[Records from a collection]
/---

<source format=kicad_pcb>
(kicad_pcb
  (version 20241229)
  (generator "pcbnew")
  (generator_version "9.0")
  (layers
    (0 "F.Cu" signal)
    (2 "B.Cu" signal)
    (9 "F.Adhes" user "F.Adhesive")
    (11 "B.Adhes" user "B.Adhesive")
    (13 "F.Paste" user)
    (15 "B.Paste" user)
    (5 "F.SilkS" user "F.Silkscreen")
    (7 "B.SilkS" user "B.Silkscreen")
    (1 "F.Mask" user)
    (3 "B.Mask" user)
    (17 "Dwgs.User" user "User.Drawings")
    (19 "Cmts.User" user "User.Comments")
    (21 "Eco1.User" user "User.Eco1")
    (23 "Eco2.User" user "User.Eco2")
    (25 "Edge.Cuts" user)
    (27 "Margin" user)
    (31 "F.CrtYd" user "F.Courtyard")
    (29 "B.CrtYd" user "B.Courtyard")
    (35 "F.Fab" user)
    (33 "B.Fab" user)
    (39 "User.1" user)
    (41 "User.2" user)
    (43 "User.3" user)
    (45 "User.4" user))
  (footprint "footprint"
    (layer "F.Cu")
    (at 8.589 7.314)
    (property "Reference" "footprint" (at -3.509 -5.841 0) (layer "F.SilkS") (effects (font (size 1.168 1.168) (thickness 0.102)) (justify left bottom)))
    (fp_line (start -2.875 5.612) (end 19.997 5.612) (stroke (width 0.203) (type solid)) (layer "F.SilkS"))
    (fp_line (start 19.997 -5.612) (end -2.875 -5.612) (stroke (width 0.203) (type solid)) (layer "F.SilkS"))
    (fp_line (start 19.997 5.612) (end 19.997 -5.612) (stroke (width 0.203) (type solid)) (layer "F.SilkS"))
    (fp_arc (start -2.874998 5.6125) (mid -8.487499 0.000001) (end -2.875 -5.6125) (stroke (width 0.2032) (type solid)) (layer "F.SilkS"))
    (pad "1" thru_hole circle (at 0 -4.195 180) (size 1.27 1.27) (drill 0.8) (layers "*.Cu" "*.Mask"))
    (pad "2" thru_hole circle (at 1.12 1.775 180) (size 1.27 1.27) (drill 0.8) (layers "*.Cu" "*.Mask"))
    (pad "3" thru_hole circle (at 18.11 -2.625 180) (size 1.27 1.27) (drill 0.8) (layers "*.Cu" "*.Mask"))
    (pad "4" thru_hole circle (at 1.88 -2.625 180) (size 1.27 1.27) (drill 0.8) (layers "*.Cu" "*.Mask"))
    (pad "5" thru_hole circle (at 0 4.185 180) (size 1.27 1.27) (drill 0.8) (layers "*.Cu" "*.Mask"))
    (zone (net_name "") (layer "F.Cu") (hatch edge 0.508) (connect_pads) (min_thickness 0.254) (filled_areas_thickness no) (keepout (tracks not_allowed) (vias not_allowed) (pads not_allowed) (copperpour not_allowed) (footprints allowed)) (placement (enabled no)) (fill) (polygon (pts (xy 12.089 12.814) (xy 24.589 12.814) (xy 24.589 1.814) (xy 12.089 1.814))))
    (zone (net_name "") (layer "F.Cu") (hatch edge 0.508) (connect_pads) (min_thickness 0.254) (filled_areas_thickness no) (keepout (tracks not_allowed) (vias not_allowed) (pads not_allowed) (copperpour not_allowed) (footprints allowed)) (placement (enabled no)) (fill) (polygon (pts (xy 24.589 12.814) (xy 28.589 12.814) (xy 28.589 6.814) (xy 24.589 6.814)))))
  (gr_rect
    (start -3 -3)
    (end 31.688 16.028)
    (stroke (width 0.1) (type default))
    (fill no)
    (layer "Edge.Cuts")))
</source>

\---

Find the lines above that contain the string "CrtYd" and answer with how many there are, nothing else.

Answer for the task – 2